Apparently there is an entire country between Boston and San Francisco.


by Natalia

Fall is upon us. No more dripping sweet juice fleshy peaches from Palisade, Colorado. And those were the best peaches I’ve ever had. Something to do with cool nights and hot days.

For the last month we were quite lucky with fruits and vegetables. We have discovered a nearby (8 miles away via a biking trail) farm stand in Frisco that carried local produce. Local may be a bit of a stretch: Palisade is 170 miles away. Then again, this is probably the closest place you can grow food in these mountains.

As always I am grateful when somebody deems it profitable to provide an alternative to standard grocery store fare: over-chilled peaches and flavorless tomatoes. Locally grown food, that wasn’t picked unripened and didn’t spend days on the back of an air-conditioned truck, tastes much better. And the selection changes with seasons. Right now peaches and melons just ended, while apples increase in variety. The realization that tomatoes will soon disappear makes me appreciate them more.

To be sure the prices are higher than what one pays at the store, but so is the quality. I can afford it and yet I still shop in supermarkets. It’s mostly about convenience. Stands like the one in Frisco are rare. We were driving through the countryside taking mostly back roads and haven’t spotted many. We did find scores of farmers markets, but those are once a week affairs, usually not on the day when we are in the area.
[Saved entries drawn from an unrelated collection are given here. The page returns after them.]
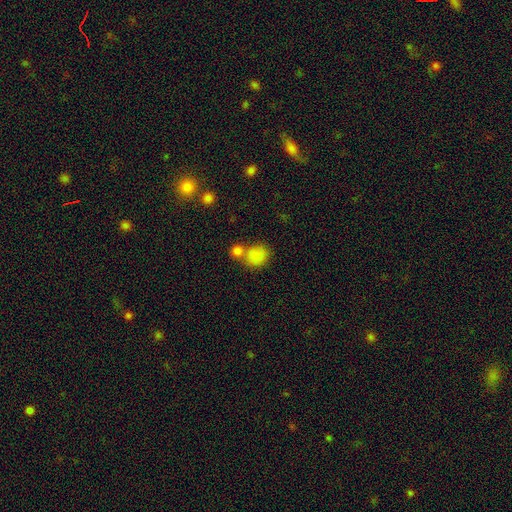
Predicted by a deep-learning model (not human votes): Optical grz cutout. It shows a smooth galaxy with no disk features (83%) that is round (70%). Merging: none (45%).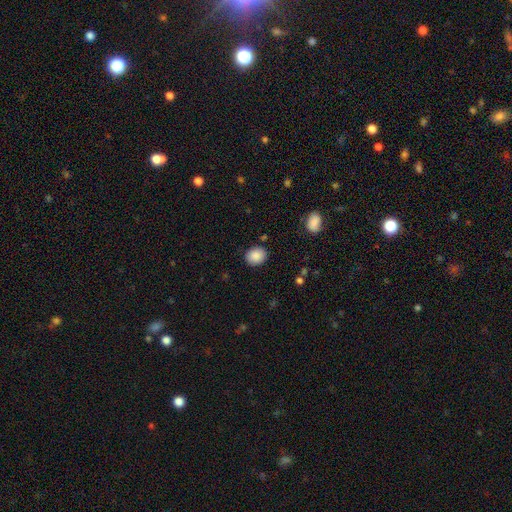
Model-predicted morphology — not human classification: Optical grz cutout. It shows a smooth galaxy with no disk features (88%) that is round (61%). Merging: none (87%).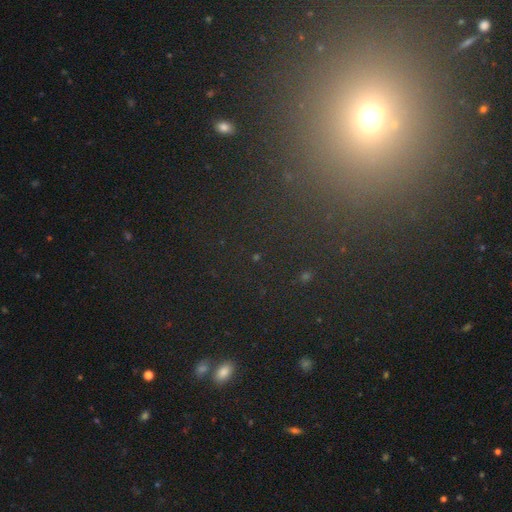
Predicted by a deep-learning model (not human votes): A star or artifact, not a galaxy (54%).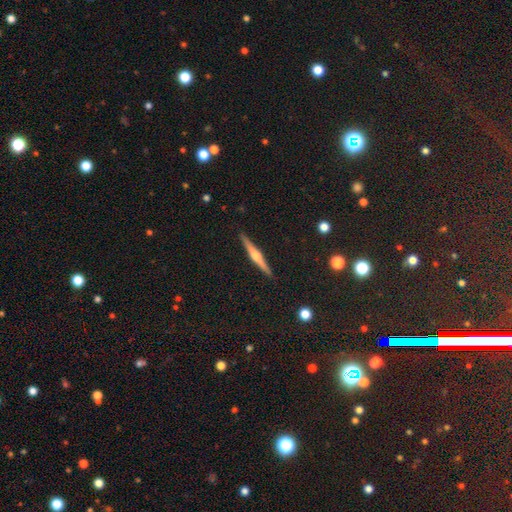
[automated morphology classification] This appears to be a featured or disk galaxy (73%) viewed edge-on (98%) with a rounded central bulge (88%). Merging: none (92%).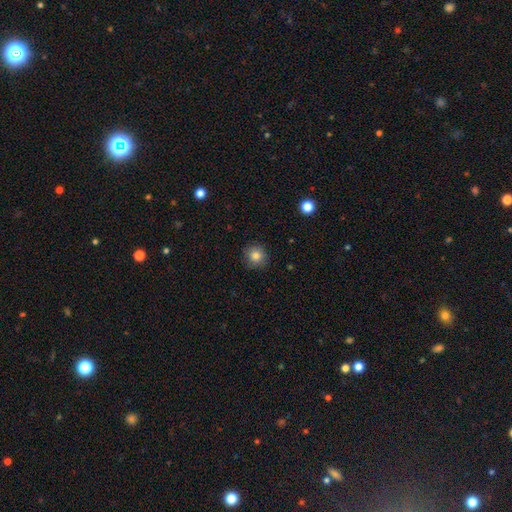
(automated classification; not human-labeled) Q: Smooth or featured?
A: smooth (83%); runner-up: star or artifact (11%)
Q: How rounded?
A: round (92%); runner-up: in between (7%)
Q: Merging?
A: none (88%); runner-up: minor disturbance (9%)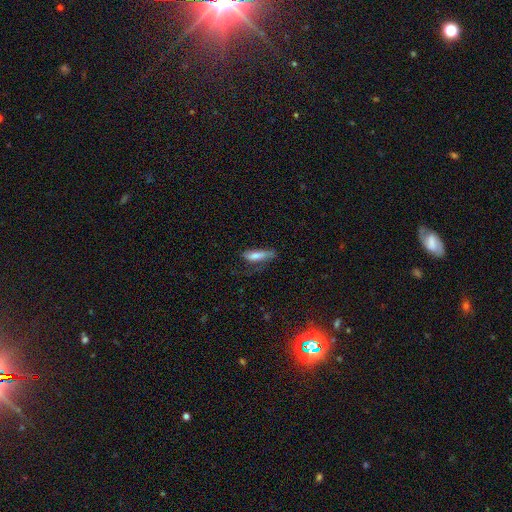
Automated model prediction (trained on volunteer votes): Overall: smooth (71%). How rounded: cigar-shaped (57%; in between 41%). Merging: none (48%; minor disturbance 29%).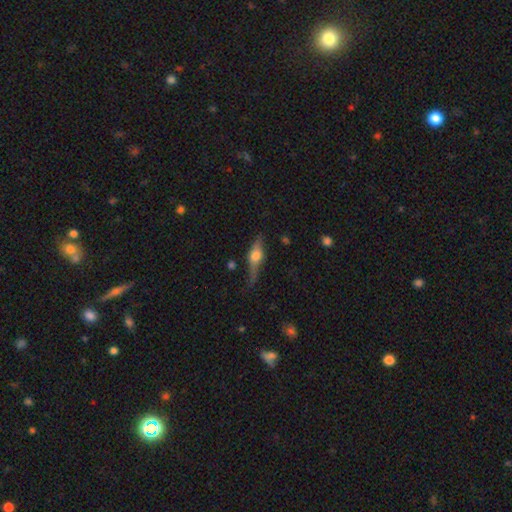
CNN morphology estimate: The model was most divided on "smooth or featured": featured or disk: 59%, smooth: 33%, star or artifact: 8%. More confident: edge-on bulge — rounded (94%); edge-on disk — yes (91%); merging — none (68%).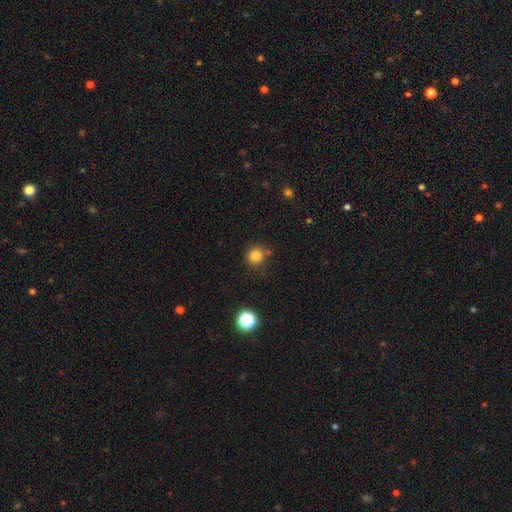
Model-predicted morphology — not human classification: smooth 82%, star or artifact 13%, featured or disk 5%. Down the decision tree: how rounded — round (92%); merging — none (79%).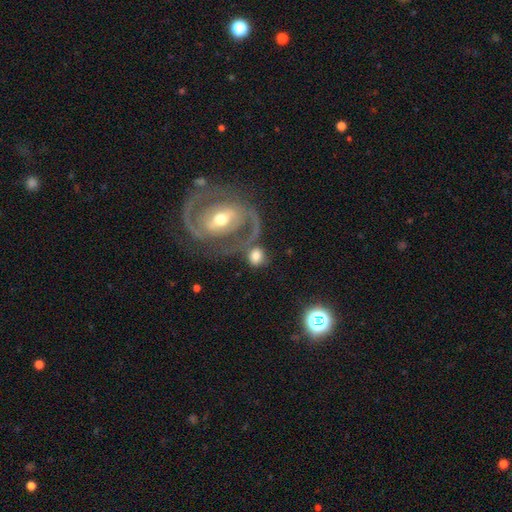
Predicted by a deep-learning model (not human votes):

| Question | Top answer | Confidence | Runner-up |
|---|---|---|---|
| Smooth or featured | smooth | 62% | featured or disk (30%) |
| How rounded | round | 66% | in between (32%) |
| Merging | none | 45% | merger (28%) |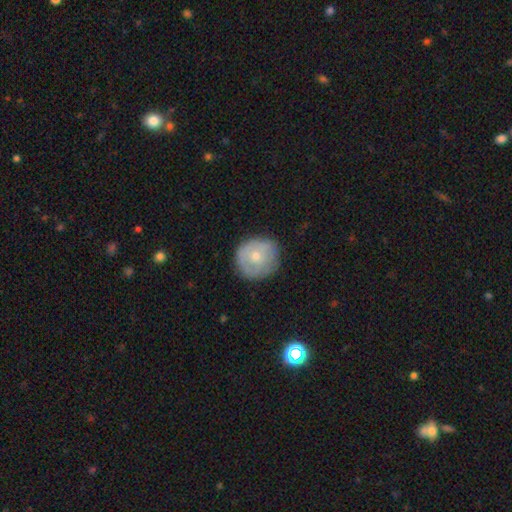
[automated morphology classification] smooth 56%, featured or disk 38%, star or artifact 6%. Down the decision tree: how rounded — round (88%); merging — none (76%).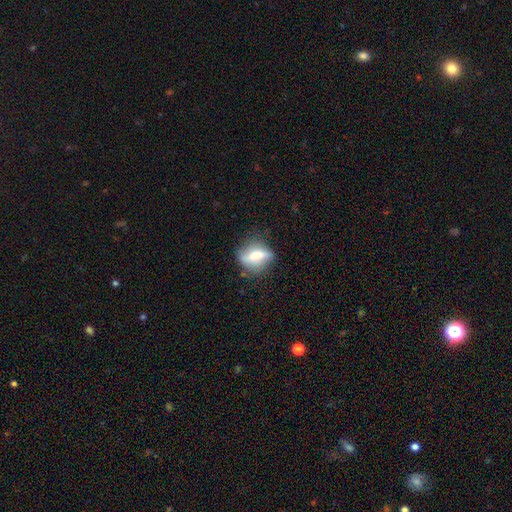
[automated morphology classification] type=smooth (49%); merging=none (64%).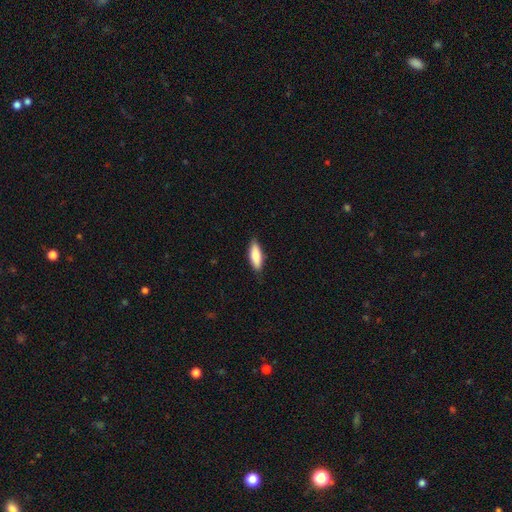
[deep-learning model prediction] smooth 82%, featured or disk 12%, star or artifact 6%. Down the decision tree: how rounded — in between (63%); merging — none (84%).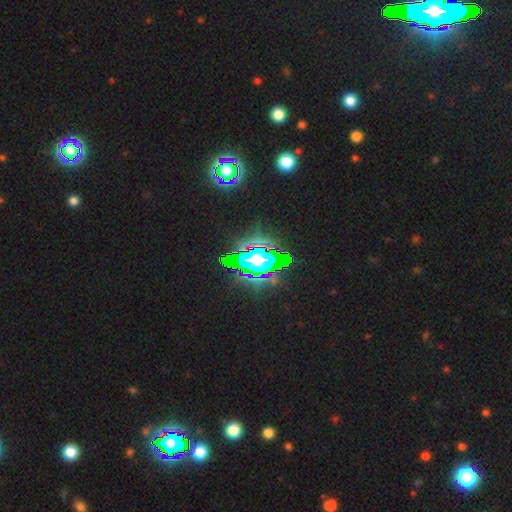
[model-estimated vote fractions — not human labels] This is likely a star or artifact rather than a galaxy (64%).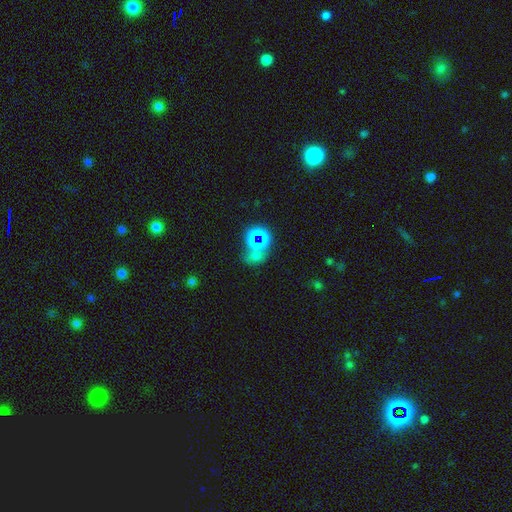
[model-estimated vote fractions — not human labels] Q: Smooth or featured?
A: star or artifact (50%); runner-up: smooth (40%)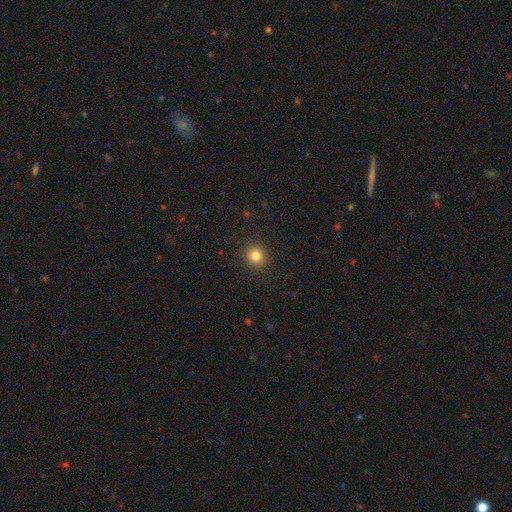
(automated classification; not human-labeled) smooth_or_featured: smooth (p=0.82) [alt: star or artifact p=0.12]
how_rounded: round (p=0.87) [alt: in between p=0.12]
merging: none (p=0.91) [alt: minor disturbance p=0.06]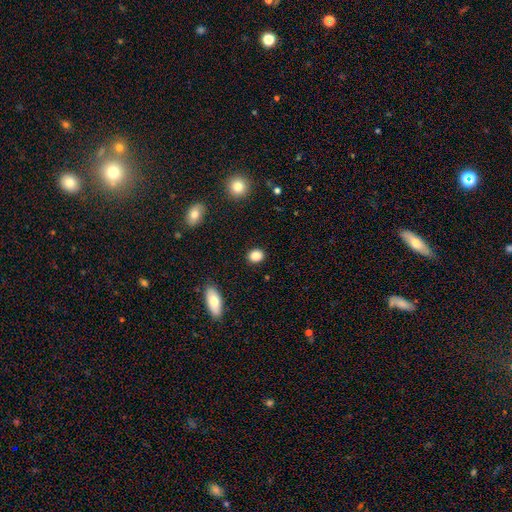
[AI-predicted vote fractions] Smooth or featured? Predicted: smooth (p=0.86). How rounded? Predicted: round (p=0.61). Merging? Predicted: none (p=0.90).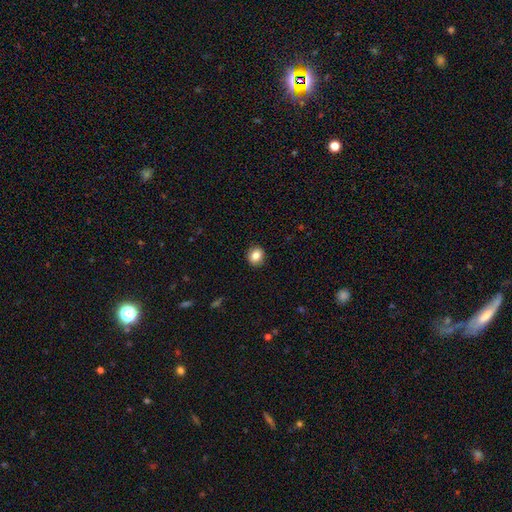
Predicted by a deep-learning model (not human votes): A smooth galaxy with no disk features (84%) that is round (81%). Merging: none (92%).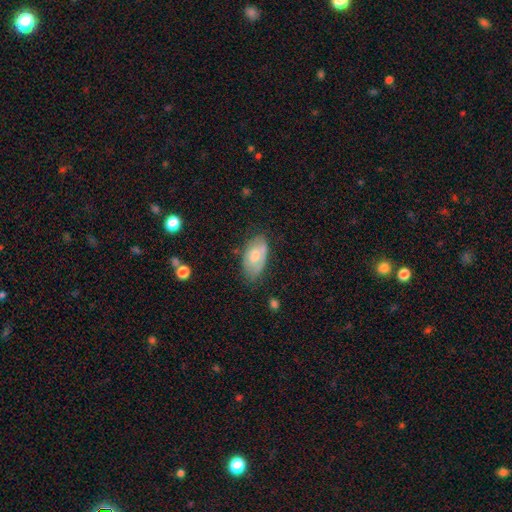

Food is so ubiquitous and yet so anonymous. We need it everyday, but we rarely know who produced it. Buying at the farm stand is one way of getting closer to the source: one is dealing with a person - or his daughter/wife/mother as happens to be the case at the Uncle John’s farm stand in Frisco - who personally dealt with a farmer. Knowing the grower first hand may be better but not easier. I know personally only 2 people who grow food for living - Dave and Sasha. I worked with them at a large corporation before they turned to farming. Now they grow excellent organic food that they sell at a farmers market and as CSA shares. If you live close to Middleboro, Massachusetts, check out their Plato’s Harvest farm.

And I will keep looking for my holy grail of food: good, fresh, tasty and next door. Without having to grow it myself.


We’ve conquered our first fourteener in Colorado. Or anywhere for that matter. 1 down (or rather up), and only 53 more to go. You have to love the imperial system. 14 thousand feet sounds so much more impressive than mere 4300 meters. SI is of course just a failed French conspiracy to make American mountains appear smaller. The trail description promises imagining oneself at the base camp on Everest. And sure enough we’ve met two older ladies (sixty five and seventy four years old - that’s older, right?) preparing for trekking in Nepal. Looks like we still have a little time to conquer remaining fourteeners. And to go to Nepal.


This was always a land to be crossed as quickly as possible. Both for 19th century pioneers and for 21th century road trippers. The reasons might be different. Pioneers going West to Oregon and California thought of the prairie as a desert. No timber, no water, no soil good for farming. Little did they know that the land sits on top of the Ogallala Aquifer. Which happens to be the largest in the word.